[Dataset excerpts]
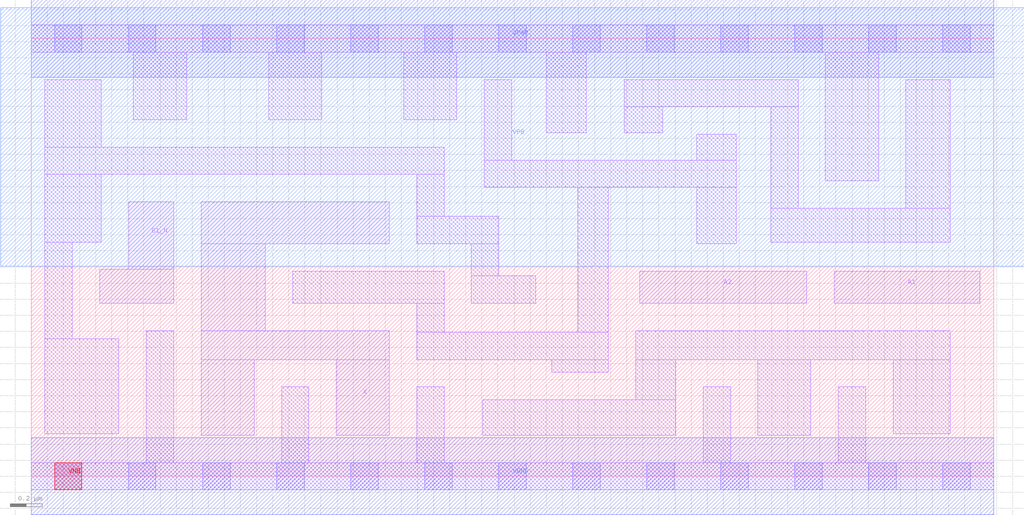
<source format=lef>
# Copyright 2020 The SkyWater PDK Authors
#
# Licensed under the Apache License, Version 2.0 (the "License");
# you may not use this file except in compliance with the License.
# You may obtain a copy of the License at
#
#     https://www.apache.org/licenses/LICENSE-2.0
#
# Unless required by applicable law or agreed to in writing, software
# distributed under the License is distributed on an "AS IS" BASIS,
# WITHOUT WARRANTIES OR CONDITIONS OF ANY KIND, either express or implied.
# See the License for the specific language governing permissions and
# limitations under the License.
#
# SPDX-License-Identifier: Apache-2.0

VERSION 5.7 ;
  NOWIREEXTENSIONATPIN ON ;
  DIVIDERCHAR "/" ;
  BUSBITCHARS "[]" ;
MACRO sky130_fd_sc_hd__o21ba_4
  CLASS CORE ;
  FOREIGN sky130_fd_sc_hd__o21ba_4 ;
  ORIGIN  0.000000  0.000000 ;
  SIZE  5.980000 BY  2.720000 ;
  SYMMETRY X Y R90 ;
  SITE unithd ;
  PIN A1
    ANTENNAGATEAREA  0.495000 ;
    DIRECTION INPUT ;
    USE SIGNAL ;
    PORT
      LAYER li1 ;
        RECT 4.990000 1.075000 5.895000 1.275000 ;
    END
  END A1
  PIN A2
    ANTENNAGATEAREA  0.495000 ;
    DIRECTION INPUT ;
    USE SIGNAL ;
    PORT
      LAYER li1 ;
        RECT 3.780000 1.075000 4.820000 1.275000 ;
    END
  END A2
  PIN B1_N
    ANTENNAGATEAREA  0.247500 ;
    DIRECTION INPUT ;
    USE SIGNAL ;
    PORT
      LAYER li1 ;
        RECT 0.425000 1.075000 0.885000 1.285000 ;
        RECT 0.605000 1.285000 0.885000 1.705000 ;
    END
  END B1_N
  PIN X
    ANTENNADIFFAREA  0.891000 ;
    DIRECTION OUTPUT ;
    USE SIGNAL ;
    PORT
      LAYER li1 ;
        RECT 1.055000 0.255000 1.385000 0.725000 ;
        RECT 1.055000 0.725000 2.225000 0.905000 ;
        RECT 1.055000 0.905000 1.455000 1.445000 ;
        RECT 1.055000 1.445000 2.225000 1.705000 ;
        RECT 1.895000 0.255000 2.225000 0.725000 ;
    END
  END X
  PIN VGND
    DIRECTION INOUT ;
    SHAPE ABUTMENT ;
    USE GROUND ;
    PORT
      LAYER met1 ;
        RECT 0.000000 -0.240000 5.980000 0.240000 ;
    END
  END VGND
  PIN VNB
    DIRECTION INOUT ;
    USE GROUND ;
    PORT
      LAYER pwell ;
        RECT 0.145000 -0.085000 0.315000 0.085000 ;
    END
  END VNB
  PIN VPB
    DIRECTION INOUT ;
    USE POWER ;
    PORT
      LAYER nwell ;
        RECT -0.190000 1.305000 6.170000 2.910000 ;
    END
  END VPB
  PIN VPWR
    DIRECTION INOUT ;
    SHAPE ABUTMENT ;
    USE POWER ;
    PORT
      LAYER met1 ;
        RECT 0.000000 2.480000 5.980000 2.960000 ;
    END
  END VPWR
  OBS
    LAYER li1 ;
      RECT 0.000000 -0.085000 5.980000 0.085000 ;
      RECT 0.000000  2.635000 5.980000 2.805000 ;
      RECT 0.085000  0.265000 0.545000 0.855000 ;
      RECT 0.085000  0.855000 0.255000 1.455000 ;
      RECT 0.085000  1.455000 0.435000 1.875000 ;
      RECT 0.085000  1.875000 2.565000 2.045000 ;
      RECT 0.085000  2.045000 0.435000 2.465000 ;
      RECT 0.635000  2.215000 0.965000 2.635000 ;
      RECT 0.715000  0.085000 0.885000 0.905000 ;
      RECT 1.475000  2.215000 1.805000 2.635000 ;
      RECT 1.555000  0.085000 1.725000 0.555000 ;
      RECT 1.625000  1.075000 2.565000 1.275000 ;
      RECT 2.315000  2.215000 2.645000 2.635000 ;
      RECT 2.395000  0.085000 2.565000 0.555000 ;
      RECT 2.395000  0.725000 3.585000 0.895000 ;
      RECT 2.395000  0.895000 2.565000 1.075000 ;
      RECT 2.395000  1.445000 2.905000 1.615000 ;
      RECT 2.395000  1.615000 2.565000 1.875000 ;
      RECT 2.735000  1.075000 3.135000 1.245000 ;
      RECT 2.735000  1.245000 2.905000 1.445000 ;
      RECT 2.805000  0.255000 4.005000 0.475000 ;
      RECT 2.815000  1.795000 4.380000 1.965000 ;
      RECT 2.815000  1.965000 2.985000 2.465000 ;
      RECT 3.200000  2.135000 3.450000 2.635000 ;
      RECT 3.235000  0.645000 3.585000 0.725000 ;
      RECT 3.395000  0.895000 3.585000 1.795000 ;
      RECT 3.685000  2.135000 3.925000 2.295000 ;
      RECT 3.685000  2.295000 4.765000 2.465000 ;
      RECT 3.755000  0.475000 4.005000 0.725000 ;
      RECT 3.755000  0.725000 5.710000 0.905000 ;
      RECT 4.135000  1.445000 4.380000 1.795000 ;
      RECT 4.135000  1.965000 4.380000 2.125000 ;
      RECT 4.175000  0.085000 4.345000 0.555000 ;
      RECT 4.515000  0.255000 4.845000 0.725000 ;
      RECT 4.595000  1.455000 5.710000 1.665000 ;
      RECT 4.595000  1.665000 4.765000 2.295000 ;
      RECT 4.935000  1.835000 5.265000 2.635000 ;
      RECT 5.015000  0.085000 5.185000 0.555000 ;
      RECT 5.355000  0.265000 5.710000 0.725000 ;
      RECT 5.435000  1.665000 5.710000 2.465000 ;
    LAYER mcon ;
      RECT 0.145000 -0.085000 0.315000 0.085000 ;
      RECT 0.145000  2.635000 0.315000 2.805000 ;
      RECT 0.605000 -0.085000 0.775000 0.085000 ;
      RECT 0.605000  2.635000 0.775000 2.805000 ;
      RECT 1.065000 -0.085000 1.235000 0.085000 ;
      RECT 1.065000  2.635000 1.235000 2.805000 ;
      RECT 1.525000 -0.085000 1.695000 0.085000 ;
      RECT 1.525000  2.635000 1.695000 2.805000 ;
      RECT 1.985000 -0.085000 2.155000 0.085000 ;
      RECT 1.985000  2.635000 2.155000 2.805000 ;
      RECT 2.445000 -0.085000 2.615000 0.085000 ;
      RECT 2.445000  2.635000 2.615000 2.805000 ;
      RECT 2.905000 -0.085000 3.075000 0.085000 ;
      RECT 2.905000  2.635000 3.075000 2.805000 ;
      RECT 3.365000 -0.085000 3.535000 0.085000 ;
      RECT 3.365000  2.635000 3.535000 2.805000 ;
      RECT 3.825000 -0.085000 3.995000 0.085000 ;
      RECT 3.825000  2.635000 3.995000 2.805000 ;
      RECT 4.285000 -0.085000 4.455000 0.085000 ;
      RECT 4.285000  2.635000 4.455000 2.805000 ;
      RECT 4.745000 -0.085000 4.915000 0.085000 ;
      RECT 4.745000  2.635000 4.915000 2.805000 ;
      RECT 5.205000 -0.085000 5.375000 0.085000 ;
      RECT 5.205000  2.635000 5.375000 2.805000 ;
      RECT 5.665000 -0.085000 5.835000 0.085000 ;
      RECT 5.665000  2.635000 5.835000 2.805000 ;
  END
END sky130_fd_sc_hd__o21ba_4
END LIBRARY

</source>
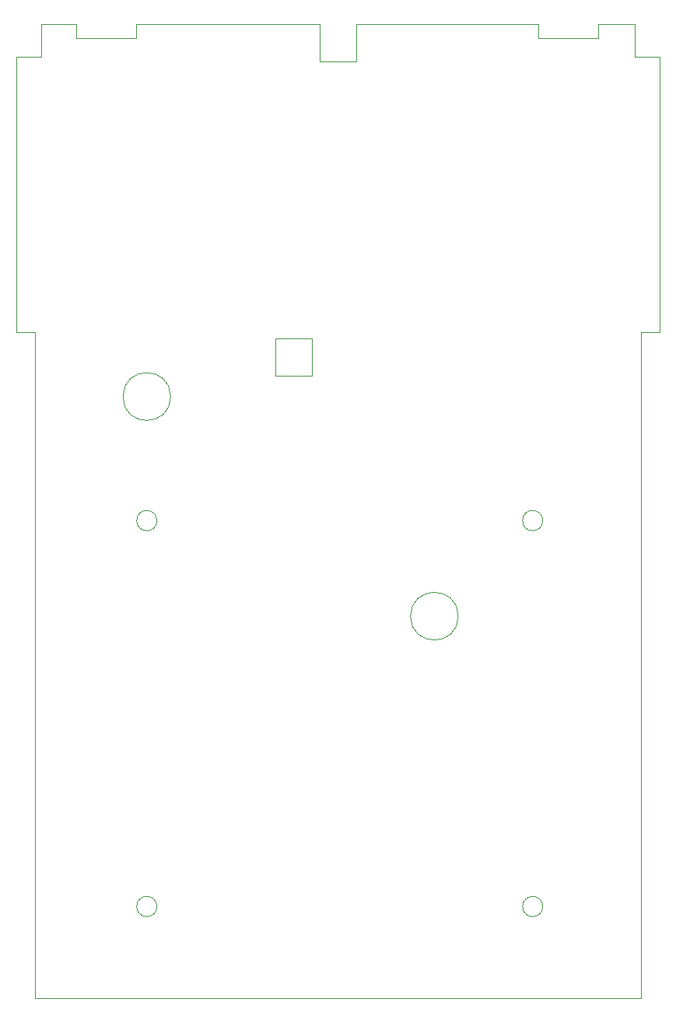
<source format=gbr>
G04 #@! TF.GenerationSoftware,KiCad,Pcbnew,5.1.5+dfsg1-2build2*
G04 #@! TF.CreationDate,2021-11-12T20:57:27+00:00*
G04 #@! TF.ProjectId,psion-org2-main,7073696f-6e2d-46f7-9267-322d6d61696e,rev?*
G04 #@! TF.SameCoordinates,Original*
G04 #@! TF.FileFunction,Profile,NP*
%FSLAX46Y46*%
G04 Gerber Fmt 4.6, Leading zero omitted, Abs format (unit mm)*
G04 Created by KiCad (PCBNEW 5.1.5+dfsg1-2build2) date 2021-11-12 20:57:27*
%MOMM*%
%LPD*%
G04 APERTURE LIST*
%ADD10C,0.050000*%
G04 APERTURE END LIST*
D10*
X195100000Y-55700000D02*
X175300000Y-55700000D01*
X205600000Y-55700000D02*
X201600000Y-55700000D01*
X195100000Y-57200000D02*
X195100000Y-55700000D01*
X201600000Y-57200000D02*
X195100000Y-57200000D01*
X201600000Y-55700000D02*
X201600000Y-57200000D01*
X171300000Y-55700000D02*
X151300000Y-55700000D01*
X141000000Y-55700000D02*
X144800000Y-55700000D01*
X151300000Y-57200000D02*
X151300000Y-55700000D01*
X144800000Y-57200000D02*
X151300000Y-57200000D01*
X144800000Y-55700000D02*
X144800000Y-57200000D01*
X195600000Y-151700000D02*
G75*
G03X195600000Y-151700000I-1100000J0D01*
G01*
X153600000Y-151700000D02*
G75*
G03X153600000Y-151700000I-1100000J0D01*
G01*
X195600000Y-109700000D02*
G75*
G03X195600000Y-109700000I-1100000J0D01*
G01*
X153600000Y-109700000D02*
G75*
G03X153600000Y-109700000I-1100000J0D01*
G01*
X155100000Y-96200000D02*
G75*
G03X155100000Y-96200000I-2600000J0D01*
G01*
X186400000Y-120100000D02*
G75*
G03X186400000Y-120100000I-2600000J0D01*
G01*
X166500000Y-93900000D02*
X166500000Y-89900000D01*
X170500000Y-93900000D02*
X166500000Y-93900000D01*
X170500000Y-89900000D02*
X170500000Y-93900000D01*
X166500000Y-89900000D02*
X170500000Y-89900000D01*
X175300000Y-59700000D02*
X171300000Y-59700000D01*
X175300000Y-55700000D02*
X175300000Y-59700000D01*
X205600000Y-59200000D02*
X205600000Y-55700000D01*
X171300000Y-55700000D02*
X171300000Y-59700000D01*
X208300000Y-59200000D02*
X205600000Y-59200000D01*
X208300000Y-89200000D02*
X208300000Y-59200000D01*
X206300000Y-89200000D02*
X208300000Y-89200000D01*
X141000000Y-59200000D02*
X141000000Y-55700000D01*
X138300000Y-59200000D02*
X141000000Y-59200000D01*
X138300000Y-89200000D02*
X138300000Y-59200000D01*
X140300000Y-89200000D02*
X138300000Y-89200000D01*
X206300000Y-161700000D02*
X206300000Y-89200000D01*
X140300000Y-161700000D02*
X206300000Y-161700000D01*
X140300000Y-89200000D02*
X140300000Y-161700000D01*
M02*

</source>
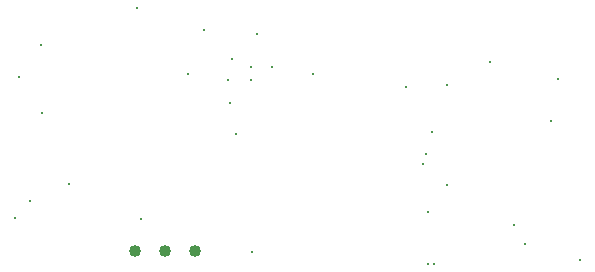
<source format=gbr>
%FSTAX23Y23*%
%MOIN*%
%SFA1B1*%

%IPPOS*%
%ADD72C,0.040157*%
%ADD73C,0.007874*%
G54D72*
X-00518Y-00362D03*
X-00618D03*
X-00718D03*
G54D73*
X-0103Y001D03*
X-01118Y-00253D03*
X-0107Y-00196D03*
X-00313Y00363D03*
X-00329Y-00365D03*
X-00384Y00028D03*
X-00263Y00251D03*
X-00396Y00277D03*
X00251Y-00038D03*
X0024Y-00072D03*
X00278Y-00404D03*
X00321Y-0014D03*
X-01105Y00219D03*
X-00126Y0023D03*
X-00333Y00251D03*
X0027Y00035D03*
X00669Y00072D03*
X00545Y-00274D03*
X00581Y-00337D03*
X-00409Y00208D03*
X-00333D03*
X-00402Y00131D03*
X-00939Y-00137D03*
X-01034Y00325D03*
X00259Y-0023D03*
X00764Y-00393D03*
X00256Y-00406D03*
X-00713Y0045D03*
X00692Y00213D03*
X00322Y00193D03*
X00463Y00268D03*
X00185Y00185D03*
X-00544Y00229D03*
X-00488Y00376D03*
X-00698Y-00255D03*
M02*
</source>
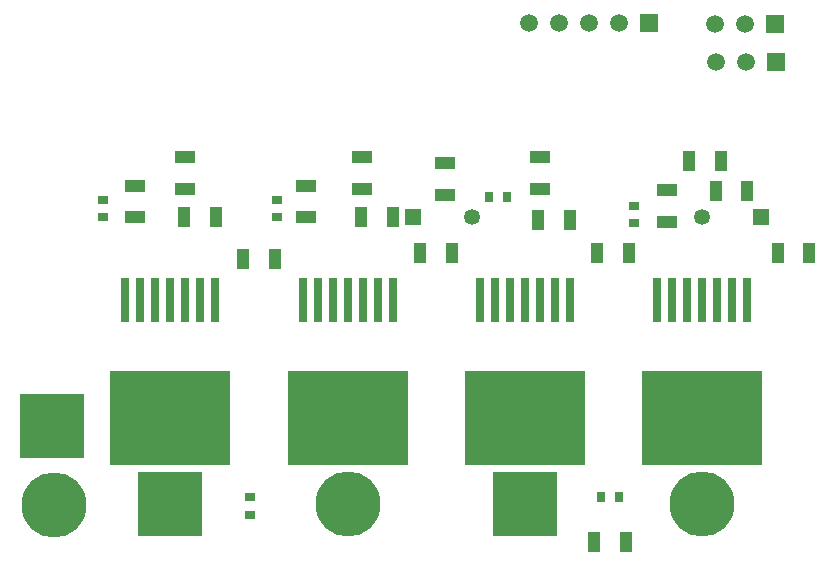
<source format=gbr>
G04 Layer_Color=255*
%FSLAX42Y42*%
%MOMM*%
%TF.FileFunction,Pads,Bot*%
%TF.Part,Single*%
G01*
G75*
%TA.AperFunction,SMDPad,CuDef*%
%ADD11R,1.70X1.10*%
%ADD13R,0.70X0.90*%
%ADD14R,0.90X0.70*%
%ADD16R,1.10X1.70*%
%TA.AperFunction,ComponentPad*%
%ADD28R,1.50X1.50*%
%ADD29C,1.50*%
%ADD30R,5.50X5.50*%
%ADD31C,5.50*%
%ADD32R,5.50X5.50*%
%ADD33C,1.35*%
%ADD34R,1.35X1.35*%
%TA.AperFunction,SMDPad,CuDef*%
%ADD38R,10.25X8.00*%
%ADD39R,0.80X3.70*%
D11*
X2650Y3195D02*
D03*
Y2925D02*
D03*
X1625Y3435D02*
D03*
Y3165D02*
D03*
X1200Y3195D02*
D03*
Y2925D02*
D03*
X3125Y3435D02*
D03*
Y3165D02*
D03*
X3825Y3385D02*
D03*
Y3115D02*
D03*
X4625Y3435D02*
D03*
Y3165D02*
D03*
X5700Y3160D02*
D03*
Y2890D02*
D03*
D13*
X5294Y562D02*
D03*
X5144D02*
D03*
X4350Y3100D02*
D03*
X4200D02*
D03*
D14*
X2400Y3075D02*
D03*
Y2925D02*
D03*
X2169Y406D02*
D03*
Y556D02*
D03*
X925Y3075D02*
D03*
Y2925D02*
D03*
X5425Y3025D02*
D03*
Y2875D02*
D03*
D16*
X6160Y3400D02*
D03*
X5890D02*
D03*
X5356Y181D02*
D03*
X5086D02*
D03*
X6910Y2625D02*
D03*
X6640D02*
D03*
X2385Y2575D02*
D03*
X2115D02*
D03*
X1615Y2925D02*
D03*
X1885D02*
D03*
X3115D02*
D03*
X3385D02*
D03*
X3885Y2625D02*
D03*
X3615D02*
D03*
X4615Y2900D02*
D03*
X4885D02*
D03*
X5385Y2625D02*
D03*
X5115D02*
D03*
X6115Y3150D02*
D03*
X6385D02*
D03*
D28*
X6623Y4238D02*
D03*
X6621Y4562D02*
D03*
X5554Y4575D02*
D03*
D29*
X6369Y4238D02*
D03*
X6115D02*
D03*
X6112Y4562D02*
D03*
X6367D02*
D03*
X4538Y4575D02*
D03*
X4792D02*
D03*
X5046D02*
D03*
X5300D02*
D03*
D30*
X500Y1157D02*
D03*
D31*
X512Y488D02*
D03*
X6000Y500D02*
D03*
X3000D02*
D03*
D32*
X4500D02*
D03*
X1500D02*
D03*
D33*
X4050Y2925D02*
D03*
X6000Y2925D02*
D03*
D34*
X3550D02*
D03*
X6500Y2925D02*
D03*
D38*
X1500Y1225D02*
D03*
X4500D02*
D03*
X6000Y1225D02*
D03*
X3000D02*
D03*
D39*
X1881Y2225D02*
D03*
X1754D02*
D03*
X1627D02*
D03*
X1500D02*
D03*
X1373D02*
D03*
X1246D02*
D03*
X1119D02*
D03*
X4881D02*
D03*
X4754D02*
D03*
X4627D02*
D03*
X4500D02*
D03*
X4373D02*
D03*
X4246D02*
D03*
X4119D02*
D03*
X6381Y2225D02*
D03*
X6254D02*
D03*
X6127D02*
D03*
X6000D02*
D03*
X5873D02*
D03*
X5746D02*
D03*
X5619D02*
D03*
X3381D02*
D03*
X3254D02*
D03*
X3127D02*
D03*
X3000D02*
D03*
X2873D02*
D03*
X2746D02*
D03*
X2619D02*
D03*
%TF.MD5,0cfe34a33bdf2b2ece4525be301acb5c*%
M02*

</source>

- [Work to be completed]
Make a copy of each line in the records above that has the word "under".

- [Solution for this problem]
# Licensed under the Apache License, Version 2.0 (the "License");
# distributed under the License is distributed on an "AS IS" BASIS,
# limitations under the License.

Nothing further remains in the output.